**TEXT BLOCK**

The Agility Program was launched in 1996 to enable service-for-service exchanges with eligible Partners, such as municipal governments, state and federal agencies, public colleges and universities, school districts, councils of government, metropolitan and rural planning organizations, water, sewer, housing and municipal authorities, charitable hospitals, volunteer fire and rescue companies, and volunteer emergency medical transport companies. 

Agility enables PennDOT and its eligible Partners to exchange services, equipment and staff without monetary payments. Agility helps PennDOT and its Partners make the most of limited resources, while developing strong and rewarding relationships.

 

History

With support from all levels of PennDOT and AFSCME, a six-week pilot in District 1, located in northwestern Pennsylvania, was conducted in 2016 to assess the usefulness of Agility in delivering transportation services with municipal governments. This pilot created an appetite for more Agility applications in PennDOT's highway maintenance community. By 1997, Agility was being used statewide in each of PennDOT's 11 engineering districts and was being used in all Pennsylvania counties within five years of the program's inception. In the beginning, Lehigh University's Iacocca Institute provided academic support for applying the principles of Agility in the workplace. Dr. Roger Nagel, of the Iacocca Institute and his fellow business consultants helped to implement the Agility principles across the department and served as guides to PennDOT's field staff.


Through Agility, PennDOT continues to realize the long-term impacts of improved relationships. These relationships foster cooperative planning and service delivery that bring about better public services through hundreds of service exchanges. Trading services for services among eligible community organizations and local governments allow PennDOT and their Partners to stretch limited resources. For example, PennDOT might pave a portion of a volunteer fire department's parking lot and the fire department would use their water trucks to flush state-owned bridges. As a result, both PennDOT and the partner are able to create efficiencies and save money. Nearly 3,300 Agility Agreements with about 2,000 Partners have been executed across the commonwealth over the past 25 years.


25 Years of Excellence

PennDOT's Agility Program celebrated its 25th Anniversary in 2021. Through Agility, PennDOT and its eligible Partners are able to exchange services, equipment and staff without monetary payments, helping to make the most of limited resources, while developing strong and rewarding relationships. Examples of more common exchanges include: a Partner receiving painted road lines in exchange for mowing; a Partner receiving inlet cleaning in exchange for street sweeping; and a Partner paving local roads in exchange for litter pick up and meeting space, to name a few; though, many unconventional Agility agreements have been executed since the program's inception as well.

**DATA TO EXAMINE**
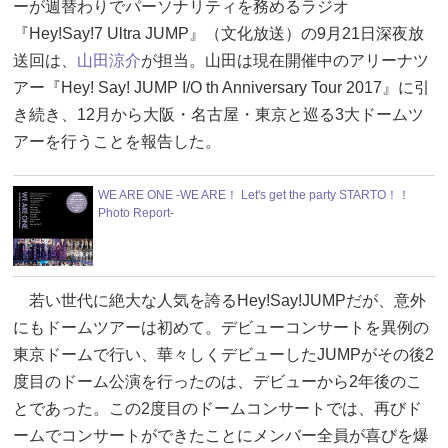
ーが週替わりでパーソナリティを務めるラジオ
『Hey!Say!7 Ultra JUMP』（文化放送）の9月21日深夜放
送回は、
山田涼介
が担当。山田は現在開催中のアリーナツ
アー『Hey! Say! JUMP I/O th Anniversary Tour 2017』に引
き続き、12月から大阪・名古屋・東京と巡る3大ドームツ
アーを行うことを報告した。
WE ARE ONE -WE ARE！ Let's get the party STARTO！！
Photo Report-
若い世代に絶大な人気を誇るHey!Say!JUMPだが、意外
にもドームツアーは初めて。デビューコンサートを異例の
東京ドームで行い、華々しくデビューしたJUMPがその後2
度目のドーム公演を行ったのは、デビューから2年後のこ
とであった。この2度目のドームコンサートでは、再びド
ームでコンサートができたことにメンバー全員が喜びを爆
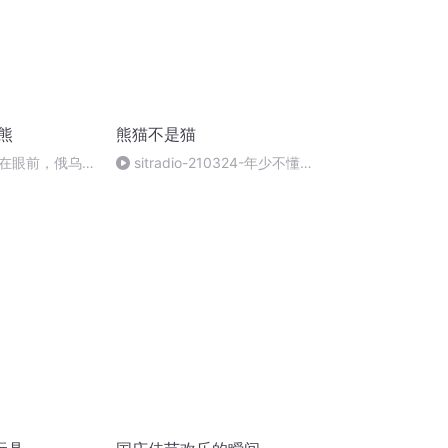
熊
熊猫不是猫
在眼前，俄乌冲
sitradio-210324-年少不懂吕
将会如何发展？
太后，读懂已是伤心人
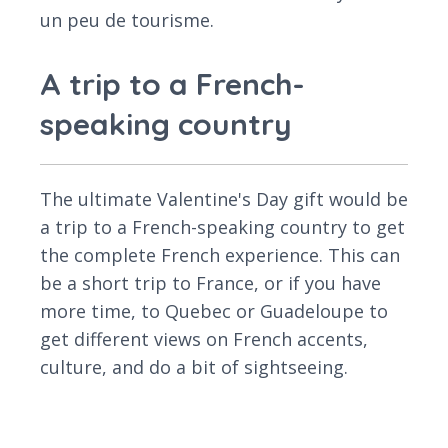
un peu de tourisme.
A trip to a French-
speaking country
The ultimate Valentine's Day gift would be
a trip to a French-speaking country to get
the complete French experience. This can
be a short trip to France, or if you have
more time, to Quebec or Guadeloupe to
get different views on French accents,
culture, and do a bit of sightseeing.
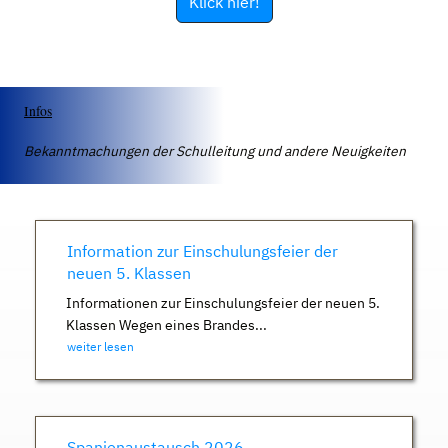
Klick hier!
Infos
Bekanntmachungen der Schulleitung und andere Neuigkeiten
Information zur Einschulungsfeier der
neuen 5. Klassen
Informationen zur Einschulungsfeier der neuen 5.
Klassen Wegen eines Brandes...
weiter lesen
Spanienaustausch 2026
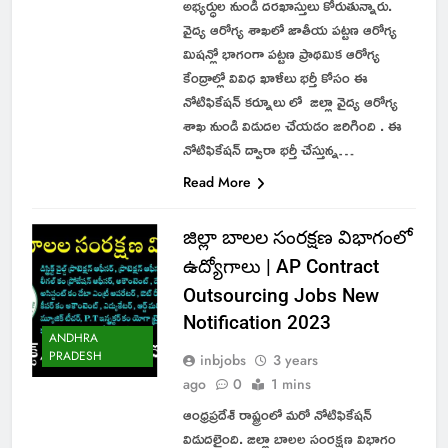
అభ్యర్ధుల నుండి దరఖాస్తులు కోరుతున్నారు.
వైద్య ఆరోగ్య శాఖలో జాతీయ పట్టణ ఆరోగ్య
మిషన్లో భాగంగా పట్టణ ప్రాథమిక ఆరోగ్య
కేంద్రాల్లో వివిధ ఖాళీలు భర్తీ కోసం ఈ
నోటిఫికేషన్ కర్నూలు లో జిల్లా వైద్య ఆరోగ్య
శాఖ నుండి విడుదల చేయడం జరిగింది . ఈ
నోటిఫికేషన్ ద్వారా భర్తీ చేస్తున్న…
Read More
జిల్లా బాలల సంరక్షణ విభాగంలో
ఉద్యోగాలు | AP Contract
Outsourcing Jobs New
Notification 2023
ANDHRA
PRADESH
inbjobs
3 years
ago
0
1 mins
ఆంధ్రప్రదేశ్ రాష్ట్రంలో మరో నోటిఫికేషన్
విడుదలైంది. జిల్లా బాలల సంరక్షణ విభాగం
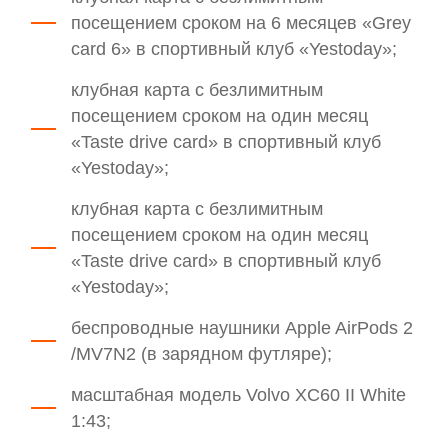
посещением сроком на 6 месяцев «Grey
card 6» в спортивный клуб «Yestoday»;
клубная карта с безлимитным
посещением сроком на один месяц
«Taste drive card» в спортивный клуб
«Yestoday»;
клубная карта с безлимитным
посещением сроком на один месяц
«Taste drive card» в спортивный клуб
«Yestoday»;
беспроводные наушники Apple AirPods 2
/MV7N2 (в зарядном футляре);
масштабная модель Volvo XC60 II White
1:43;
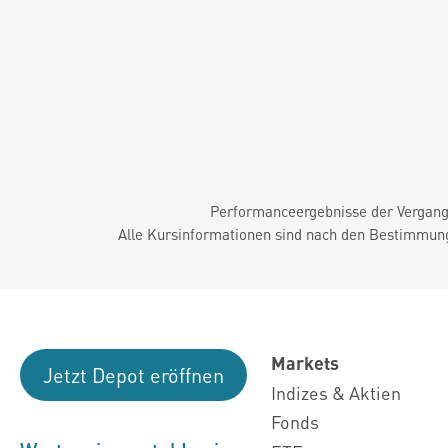
Performanceergebnisse der Vergange
Alle Kursinformationen sind nach den Bestimmung
Markets
Jetzt Depot eröffnen
Indizes & Aktien
Fonds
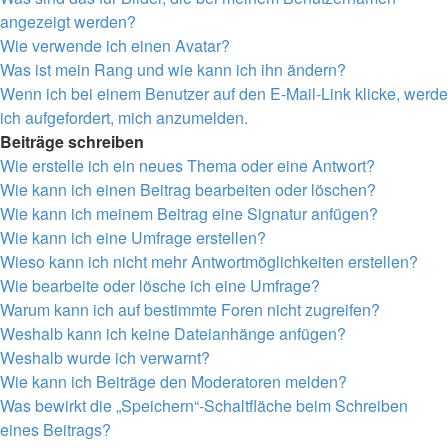
angezeigt werden?
Wie verwende ich einen Avatar?
Was ist mein Rang und wie kann ich ihn ändern?
Wenn ich bei einem Benutzer auf den E-Mail-Link klicke, werde
ich aufgefordert, mich anzumelden.
Beiträge schreiben
Wie erstelle ich ein neues Thema oder eine Antwort?
Wie kann ich einen Beitrag bearbeiten oder löschen?
Wie kann ich meinem Beitrag eine Signatur anfügen?
Wie kann ich eine Umfrage erstellen?
Wieso kann ich nicht mehr Antwortmöglichkeiten erstellen?
Wie bearbeite oder lösche ich eine Umfrage?
Warum kann ich auf bestimmte Foren nicht zugreifen?
Weshalb kann ich keine Dateianhänge anfügen?
Weshalb wurde ich verwarnt?
Wie kann ich Beiträge den Moderatoren melden?
Was bewirkt die „Speichern“-Schaltfläche beim Schreiben
eines Beitrags?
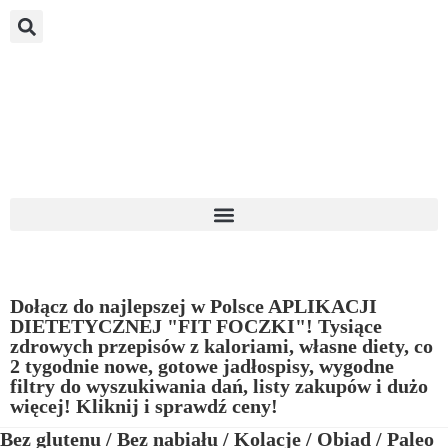
Dołącz do najlepszej w Polsce APLIKACJI
DIETETYCZNEJ "FIT FOCZKI"! Tysiące
zdrowych przepisów z kaloriami, własne diety, co
2 tygodnie nowe, gotowe jadłospisy, wygodne
filtry do wyszukiwania dań, listy zakupów i dużo
więcej! Kliknij i sprawdź ceny!
Bez glutenu
/
Bez nabiału
/
Kolacje
/
Obiad
/
Paleo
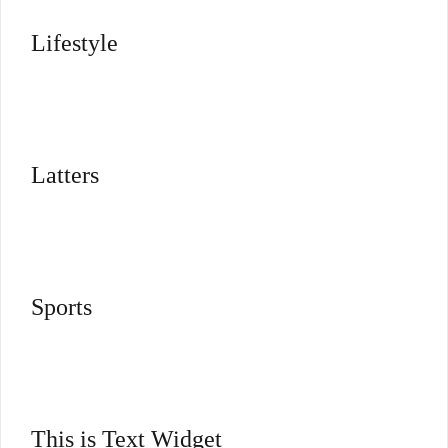
Lifestyle
Latters
Sports
This is Text Widget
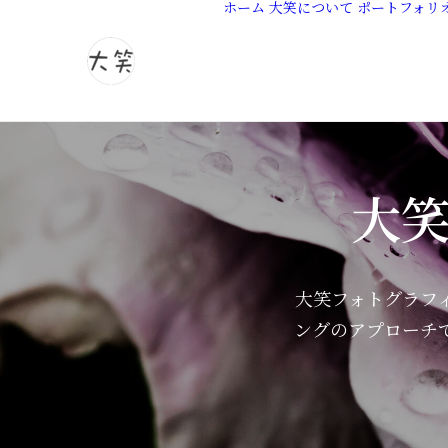
ホーム
大笑について
ポートフォリ
大
大笑フォトグラフ
ングのアプローチ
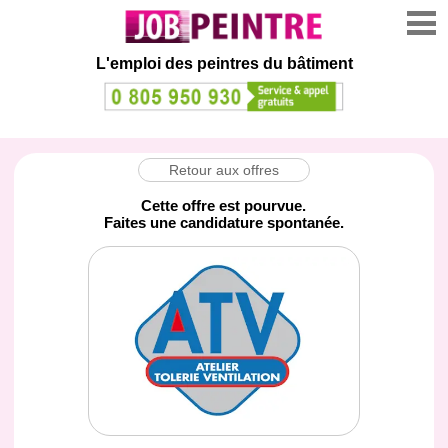
L'emploi des peintres du bâtiment
Retour aux offres
Cette offre est pourvue.
Faites une candidature spontanée.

**WORK ITEM**
Do these statements agree with the text on PennDOT's Agility Program above? Answer yes or no for each and quote the words of the text that decide it. (a) Agility lets PennDOT and its Partners trade services, equipment and staff without monetary payments. (b) Agility was being used in all Pennsylvania counties within two years of the program's start. (c) More than 4,000 Agility Agreements have been executed across the commonwealth.

**RESULT OF THIS EXERCISE**
(a) Yes: "Agility enables PennDOT and its eligible Partners to exchange services, equipment and staff without monetary payments."
(b) No: "was being used in all Pennsylvania counties within five years of the program's inception."
(c) No: "Nearly 3,300 Agility Agreements with about 2,000 Partners have been executed across the commonwealth over the past 25 years."